For Sim_MinEdit, he explained that it was computed by counting the smallest number of operations required to transform one document into the other. (For example, from 'We expect demand to increase' to 'We expect weakness in sales' takes, "demand", "to", and "increase" to be deleted, while "weakness", "in", and "sales" should be added.)
It looks very similar to Edit Distance such as Levenshtein distance. However, as far as what I looked for, all the materials about Levenshtein in Internet are computed at 'character level'.

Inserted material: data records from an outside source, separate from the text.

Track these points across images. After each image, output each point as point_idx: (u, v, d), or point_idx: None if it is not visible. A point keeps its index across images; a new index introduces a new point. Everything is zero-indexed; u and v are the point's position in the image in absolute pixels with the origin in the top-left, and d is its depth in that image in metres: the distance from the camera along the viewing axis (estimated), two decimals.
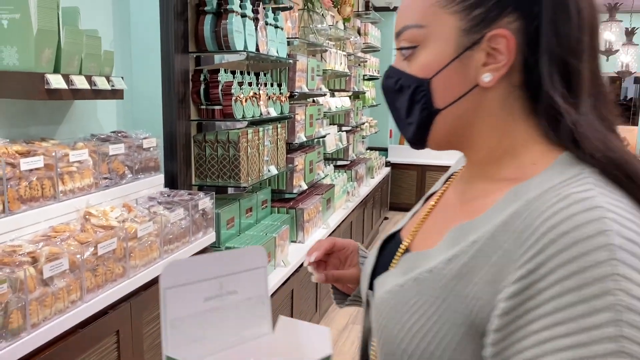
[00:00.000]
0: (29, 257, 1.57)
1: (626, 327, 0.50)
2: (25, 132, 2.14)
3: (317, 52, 4.53)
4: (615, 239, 0.53)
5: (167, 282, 0.68)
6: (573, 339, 0.51)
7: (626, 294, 0.51)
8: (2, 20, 1.88)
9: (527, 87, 0.66)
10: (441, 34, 0.66)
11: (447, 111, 0.68)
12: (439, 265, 0.65)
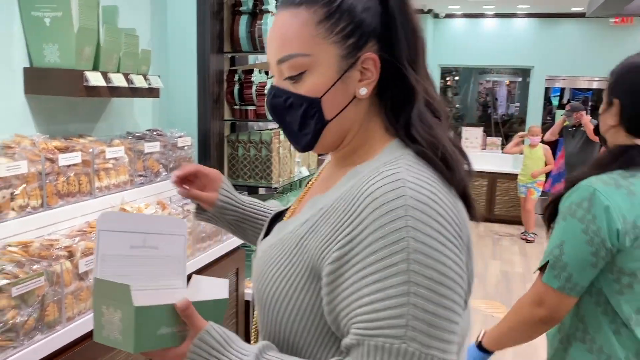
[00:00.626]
0: (65, 252, 1.59)
1: (413, 263, 0.70)
2: (64, 128, 2.18)
3: None
4: (409, 200, 0.71)
5: (102, 225, 0.88)
6: (379, 274, 0.70)
7: (414, 240, 0.70)
8: (45, 18, 1.92)
9: (380, 93, 0.85)
10: (324, 60, 0.81)
11: (333, 121, 0.84)
12: (296, 227, 0.84)
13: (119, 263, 0.90)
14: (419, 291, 0.69)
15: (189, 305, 0.80)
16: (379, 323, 0.69)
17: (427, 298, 0.69)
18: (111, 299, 0.81)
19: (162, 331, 0.80)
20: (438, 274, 0.70)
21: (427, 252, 0.70)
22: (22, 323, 1.39)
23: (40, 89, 1.98)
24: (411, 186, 0.73)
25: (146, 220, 0.97)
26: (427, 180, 0.75)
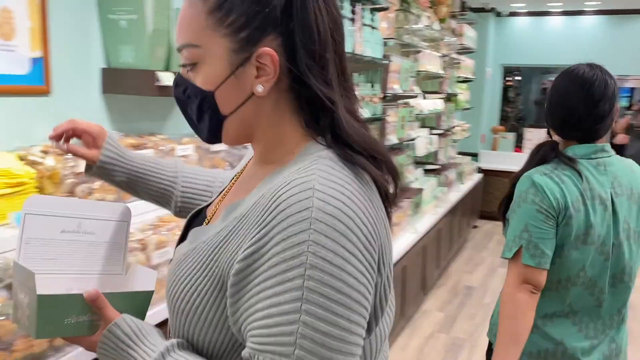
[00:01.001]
0: (139, 244, 1.66)
1: (309, 280, 0.65)
2: (136, 126, 2.27)
3: (411, 53, 4.47)
4: (315, 212, 0.66)
5: (28, 209, 0.86)
6: (275, 289, 0.66)
7: (314, 255, 0.65)
8: (121, 21, 2.01)
9: (292, 90, 0.77)
10: (215, 54, 0.76)
11: (232, 117, 0.80)
12: (210, 237, 0.78)
13: (46, 247, 0.88)
14: (312, 309, 0.65)
15: (97, 295, 0.80)
16: (268, 339, 0.66)
17: (320, 317, 0.65)
18: (24, 285, 0.81)
19: (70, 320, 0.80)
20: (335, 291, 0.66)
21: (326, 268, 0.66)
22: None
23: (115, 88, 2.08)
24: (320, 196, 0.67)
25: (84, 205, 0.93)
26: (340, 189, 0.70)
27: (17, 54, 1.76)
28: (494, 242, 6.43)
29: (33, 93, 1.82)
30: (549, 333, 1.59)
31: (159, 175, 1.14)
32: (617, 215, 1.55)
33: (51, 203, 0.89)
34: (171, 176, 1.15)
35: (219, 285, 0.74)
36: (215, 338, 0.76)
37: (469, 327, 4.03)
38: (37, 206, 0.87)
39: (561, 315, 1.59)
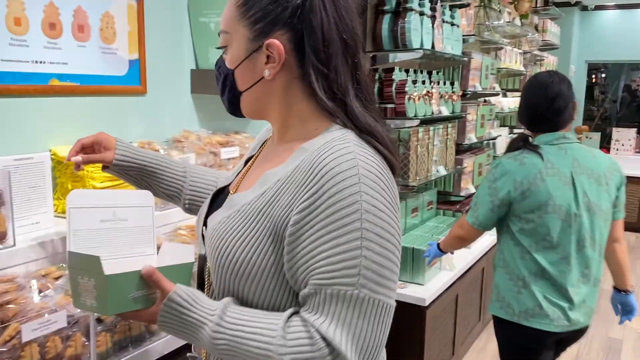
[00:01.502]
0: None
1: (365, 222, 0.82)
2: (222, 125, 2.36)
3: (492, 50, 4.35)
4: (361, 170, 0.84)
5: (72, 203, 0.99)
6: (336, 232, 0.81)
7: (366, 203, 0.82)
8: (210, 23, 2.10)
9: (304, 78, 0.91)
10: (237, 39, 0.93)
11: (246, 93, 0.96)
12: (254, 199, 0.92)
13: (90, 236, 1.00)
14: (370, 245, 0.82)
15: (153, 271, 0.90)
16: (334, 274, 0.81)
17: (376, 252, 0.82)
18: (85, 270, 0.87)
19: (133, 295, 0.88)
20: (385, 232, 0.83)
21: (377, 213, 0.83)
22: None
23: (203, 88, 2.17)
24: (362, 159, 0.85)
25: (114, 195, 1.06)
26: (373, 156, 0.87)
27: (117, 56, 1.88)
28: None
29: (131, 93, 1.94)
30: (533, 292, 1.91)
31: (169, 171, 1.26)
32: (576, 190, 1.88)
33: (89, 196, 1.03)
34: (181, 172, 1.27)
35: (272, 236, 0.87)
36: (269, 285, 0.89)
37: None
38: (79, 200, 1.00)
39: (543, 277, 1.90)
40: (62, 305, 1.21)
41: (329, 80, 0.90)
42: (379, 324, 0.84)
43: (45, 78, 1.67)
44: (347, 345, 0.81)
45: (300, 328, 0.84)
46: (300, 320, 0.85)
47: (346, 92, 0.91)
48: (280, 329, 0.84)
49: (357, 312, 0.82)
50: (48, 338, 1.18)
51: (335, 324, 0.82)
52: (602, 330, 3.97)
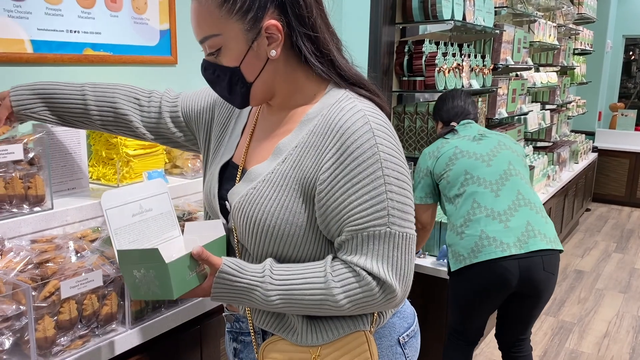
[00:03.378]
0: None
1: (386, 169, 0.93)
2: None
3: (525, 23, 4.24)
4: (372, 124, 0.94)
5: (106, 205, 1.07)
6: (362, 183, 0.92)
7: (384, 153, 0.93)
8: None
9: (294, 47, 0.98)
10: (234, 36, 0.95)
11: (256, 82, 0.99)
12: (276, 167, 0.99)
13: (129, 231, 1.08)
14: (393, 188, 0.93)
15: (202, 250, 0.96)
16: (367, 218, 0.92)
17: (398, 193, 0.94)
18: (142, 263, 0.92)
19: (189, 276, 0.96)
20: (402, 175, 0.95)
21: (393, 160, 0.94)
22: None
23: None
24: (370, 114, 0.94)
25: (136, 189, 1.14)
26: (374, 108, 0.97)
27: (149, 26, 1.90)
28: (609, 227, 6.01)
29: (162, 63, 1.97)
30: (470, 234, 2.02)
31: (68, 90, 1.31)
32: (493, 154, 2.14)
33: (118, 194, 1.10)
34: (78, 88, 1.32)
35: (302, 196, 0.96)
36: (306, 239, 0.98)
37: (578, 311, 3.83)
38: (111, 201, 1.08)
39: (473, 218, 2.03)
40: (98, 265, 1.26)
41: (316, 43, 0.97)
42: (409, 252, 0.96)
43: (80, 47, 1.70)
44: (389, 275, 0.94)
45: (344, 269, 0.95)
46: (341, 262, 0.96)
47: (330, 50, 0.99)
48: (328, 273, 0.95)
49: (392, 246, 0.94)
50: (85, 296, 1.23)
51: (376, 259, 0.94)
52: (633, 308, 3.92)
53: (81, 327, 1.23)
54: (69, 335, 1.20)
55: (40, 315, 1.15)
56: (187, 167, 1.80)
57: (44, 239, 1.32)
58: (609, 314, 3.83)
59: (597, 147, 6.73)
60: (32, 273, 1.19)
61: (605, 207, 6.77)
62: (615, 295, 4.15)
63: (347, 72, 1.01)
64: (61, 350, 1.19)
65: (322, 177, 0.94)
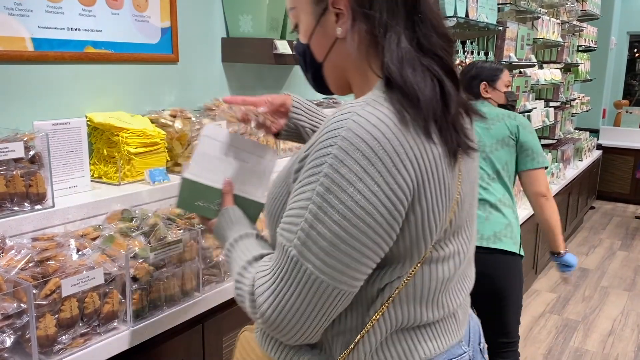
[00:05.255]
0: None
1: (319, 185, 0.76)
2: (253, 94, 2.35)
3: (528, 20, 4.22)
4: (345, 132, 0.75)
5: (206, 132, 1.11)
6: (300, 189, 0.79)
7: (329, 166, 0.75)
8: None
9: (367, 34, 0.85)
10: (303, 10, 0.91)
11: (326, 63, 0.93)
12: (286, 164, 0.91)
13: (210, 161, 1.11)
14: (314, 210, 0.76)
15: (229, 190, 1.05)
16: (284, 225, 0.80)
17: (318, 219, 0.76)
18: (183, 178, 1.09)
19: (199, 203, 1.07)
20: (339, 202, 0.75)
21: (337, 180, 0.75)
22: (223, 262, 1.57)
23: (234, 57, 2.17)
24: (356, 119, 0.75)
25: (246, 141, 1.15)
26: (376, 121, 0.76)
27: (149, 24, 1.89)
28: (614, 224, 5.98)
29: (163, 61, 1.96)
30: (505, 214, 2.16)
31: None
32: None
33: (224, 134, 1.13)
34: None
35: (287, 187, 0.87)
36: None
37: (583, 309, 3.82)
38: (212, 132, 1.12)
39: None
40: (100, 263, 1.25)
41: (364, 23, 0.84)
42: (302, 294, 0.78)
43: (81, 45, 1.70)
44: (266, 298, 0.80)
45: (251, 271, 0.87)
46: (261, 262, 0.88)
47: (385, 32, 0.82)
48: (247, 264, 0.89)
49: (286, 270, 0.79)
50: (86, 294, 1.22)
51: (268, 274, 0.82)
52: (638, 306, 3.89)
53: (82, 325, 1.23)
54: (70, 334, 1.20)
55: (42, 313, 1.14)
56: None
57: (45, 237, 1.32)
58: (613, 312, 3.81)
59: (602, 145, 6.71)
60: (33, 271, 1.18)
61: (610, 205, 6.74)
62: (620, 293, 4.13)
63: (391, 66, 0.80)
64: (62, 348, 1.18)
65: (295, 173, 0.84)
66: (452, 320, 0.93)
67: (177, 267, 1.43)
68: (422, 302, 0.86)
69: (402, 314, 0.86)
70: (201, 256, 1.49)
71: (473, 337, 1.00)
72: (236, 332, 1.64)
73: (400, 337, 0.87)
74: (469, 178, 0.90)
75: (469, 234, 0.93)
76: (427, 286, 0.86)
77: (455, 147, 0.81)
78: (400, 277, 0.84)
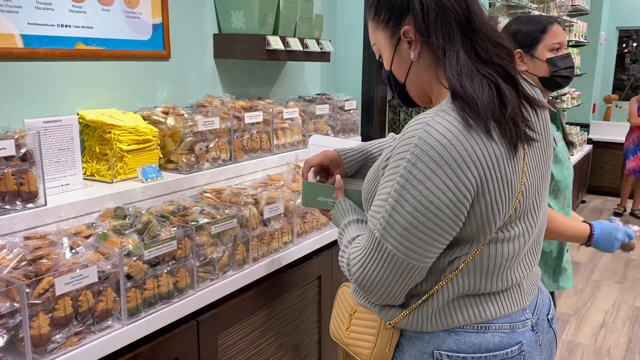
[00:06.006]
0: (252, 199, 1.74)
1: (397, 183, 0.95)
2: (245, 91, 2.36)
3: (519, 15, 4.23)
4: (417, 140, 0.92)
5: (313, 141, 1.46)
6: (384, 184, 0.99)
7: (404, 168, 0.94)
8: None
9: (434, 54, 1.02)
10: (383, 43, 1.10)
11: (407, 82, 1.10)
12: None
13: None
14: (392, 203, 0.96)
15: (340, 185, 1.28)
16: (371, 213, 1.01)
17: (396, 209, 0.95)
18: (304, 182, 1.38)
19: (320, 198, 1.33)
20: (411, 196, 0.93)
21: (410, 178, 0.93)
22: (217, 259, 1.56)
23: (226, 53, 2.16)
24: (427, 129, 0.92)
25: (344, 142, 1.41)
26: (443, 129, 0.92)
27: (141, 20, 1.88)
28: (604, 218, 6.02)
29: (155, 57, 1.95)
30: None
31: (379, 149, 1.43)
32: None
33: (326, 140, 1.45)
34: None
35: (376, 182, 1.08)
36: None
37: (575, 303, 3.85)
38: (318, 141, 1.47)
39: None
40: (93, 262, 1.24)
41: (430, 46, 1.01)
42: (384, 267, 0.99)
43: (71, 42, 1.68)
44: (358, 269, 1.03)
45: (349, 247, 1.11)
46: (357, 240, 1.11)
47: (444, 53, 0.99)
48: (348, 243, 1.13)
49: (372, 247, 1.00)
50: (80, 292, 1.21)
51: (360, 249, 1.05)
52: (629, 298, 3.93)
53: (76, 324, 1.22)
54: (64, 332, 1.19)
55: (35, 312, 1.13)
56: (182, 162, 1.79)
57: (37, 236, 1.31)
58: (605, 304, 3.85)
59: (592, 139, 6.75)
60: (25, 270, 1.17)
61: (601, 199, 6.79)
62: (611, 286, 4.17)
63: (452, 80, 0.96)
64: (56, 347, 1.17)
65: (382, 166, 1.04)
66: (517, 291, 1.09)
67: (171, 264, 1.42)
68: (487, 275, 1.03)
69: (468, 282, 1.03)
70: (195, 253, 1.48)
71: (541, 307, 1.15)
72: (231, 329, 1.64)
73: (466, 300, 1.05)
74: (536, 168, 1.04)
75: (535, 218, 1.06)
76: (492, 261, 1.02)
77: (516, 140, 0.95)
78: (467, 254, 1.01)
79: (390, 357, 1.11)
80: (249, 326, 1.71)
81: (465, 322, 1.04)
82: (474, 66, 0.98)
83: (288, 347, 1.92)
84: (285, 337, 1.89)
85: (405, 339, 1.09)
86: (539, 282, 1.19)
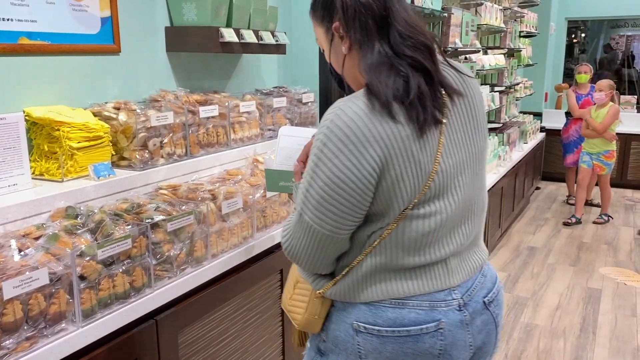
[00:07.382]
0: (209, 195, 1.71)
1: (313, 160, 1.05)
2: (200, 85, 2.32)
3: (472, 6, 4.31)
4: (329, 122, 1.03)
5: (284, 132, 1.49)
6: (311, 156, 1.07)
7: (318, 147, 1.04)
8: None
9: (353, 48, 1.12)
10: (322, 38, 1.20)
11: (344, 73, 1.18)
12: None
13: (289, 152, 1.46)
14: (307, 178, 1.06)
15: (298, 169, 1.28)
16: (300, 190, 1.10)
17: (311, 185, 1.05)
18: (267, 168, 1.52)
19: (282, 183, 1.47)
20: (321, 171, 1.03)
21: (321, 156, 1.03)
22: (175, 256, 1.53)
23: (179, 46, 2.12)
24: (338, 112, 1.02)
25: (311, 131, 1.43)
26: (351, 113, 1.01)
27: (88, 14, 1.82)
28: (558, 204, 6.22)
29: (104, 52, 1.89)
30: None
31: None
32: None
33: (294, 130, 1.49)
34: None
35: None
36: None
37: (532, 286, 3.96)
38: (287, 131, 1.49)
39: None
40: (44, 263, 1.20)
41: (350, 41, 1.11)
42: (304, 238, 1.10)
43: (14, 36, 1.61)
44: (285, 240, 1.15)
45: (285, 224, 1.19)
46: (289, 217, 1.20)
47: (361, 45, 1.08)
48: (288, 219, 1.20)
49: (295, 220, 1.11)
50: (30, 295, 1.17)
51: (288, 224, 1.16)
52: (582, 280, 4.07)
53: (28, 329, 1.18)
54: (15, 338, 1.15)
55: None
56: (135, 159, 1.74)
57: None
58: (560, 287, 3.98)
59: (545, 127, 6.94)
60: None
61: (554, 185, 7.00)
62: (565, 269, 4.31)
63: (365, 72, 1.06)
64: (7, 353, 1.13)
65: None
66: (441, 270, 1.13)
67: (127, 263, 1.39)
68: (404, 249, 1.09)
69: (386, 256, 1.10)
70: (151, 251, 1.45)
71: (478, 290, 1.18)
72: (192, 327, 1.62)
73: (386, 275, 1.11)
74: (459, 149, 1.11)
75: (457, 197, 1.11)
76: (408, 237, 1.08)
77: (422, 123, 1.03)
78: (382, 228, 1.08)
79: (319, 324, 1.20)
80: (210, 323, 1.69)
81: (383, 296, 1.12)
82: (387, 59, 1.06)
83: (251, 341, 1.90)
84: (247, 332, 1.88)
85: (335, 310, 1.18)
86: (483, 265, 1.24)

My question is, 'is there any algorithm that calculate those word level similarity using basic principles of Levenshtein?'
Secondly, Sim_Simple uses 'Track Changes' in Microsoft Words or the function 'diff' in Unix/Linux terminal. I found out that Difflib - SequenceMatcher on python does the same job. However, as I'm trying to measure similarity at the word level, I'm using
SequenceMatcher(None, doc1.split(), doc2.split()).ratio())
instead of
SequenceMatcher(None, doc1, doc2).ratio())
where doc1, doc2 are texts.
I know stackoverflow is not a place for this kind of question, but, since I failed to find any relevant information in web myself, stuck here forever, I am looking for some help..!!